Apologies ahead of time - I'm totally confused.
I'm trying to understand the difference between the Boolean truth function "->" and some sort of higher level "entailment" function "=>" (which I don't understand).
I understand the table for the "A -> B" conditional which you can evaluate when A and B are assigned (bound??? see below) Boolean values.
Let's try to define (again, apologies, because I'm out of my league here) a "function" $I(A, B)$ which takes as inputs two Booleans A and B, and returns the value (A -> B).

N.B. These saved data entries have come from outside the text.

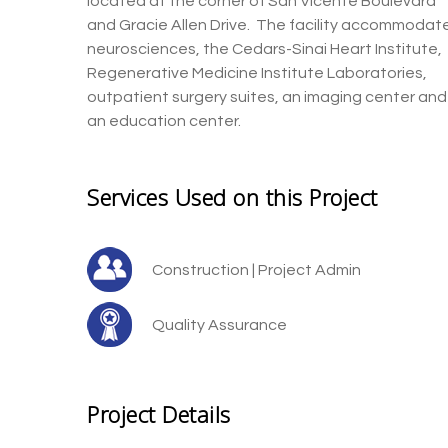
located at the corner of San Vicente
Boulevard
and Gracie Allen
Drive
.
The facility
acco
mmodat
neurosciences, the Cedars-Sinai
Heart Institute,
Regenerative M
edicine
Institute L
aboratories,
outpatient surgery suites, an imaging center and
an education center.
Services Used on this Project
Construction | Project Admin
Quality Assurance
Project Details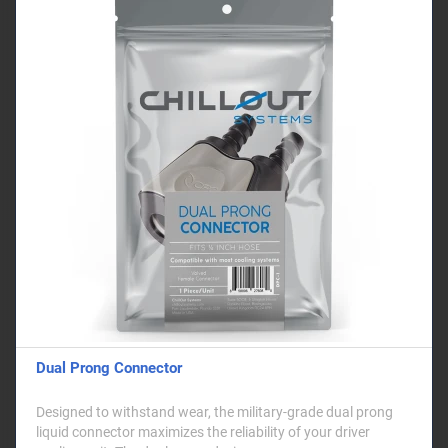
Dual Prong Connector
Designed to withstand wear, the military-grade dual prong
liquid connector maximizes the reliability of your driver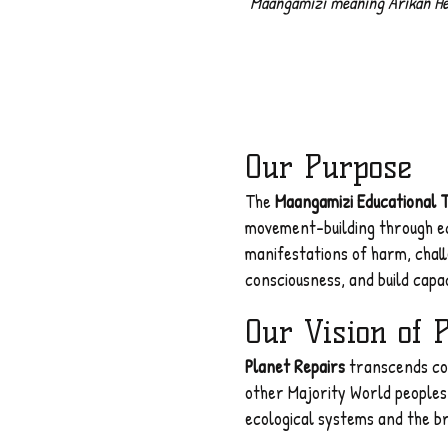
"
Maangamizi meaning Arikan Hella
Our Purpose
The
Maangamizi Educational 
movement-building through ed
manifestations of harm, chal
consciousness, and build capac
Our Vision of 
Planet Repairs
transcends con
other Majority World peoples,
ecological systems and the br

My understanding is that we say $$\mathscr{A} \implies \mathscr{B}$$ exactly when this vague condition holds:
"The conditional $\mathscr{A} \to\mathscr{B}$ is true if and only if $I(A, B)$ evaluates to true for all bindings of free variables involved" in the the left and right halves of the conditional, where they're bound in the same way.
This is the best definition that I've come up with, but I do not believe that it really makes sense.
I've also seen it phrased this way: "$\mathscr{A} \implies \mathscr{B}$ exactly when $\mathscr{A} \to \mathscr{B}$ is a tautology.". What does that mean? I know a tautology is a sentence which is always true (in some domain of discourse?)?
Question: How do I go from here to a better understanding, and also - how far off am I from some reasonable definition.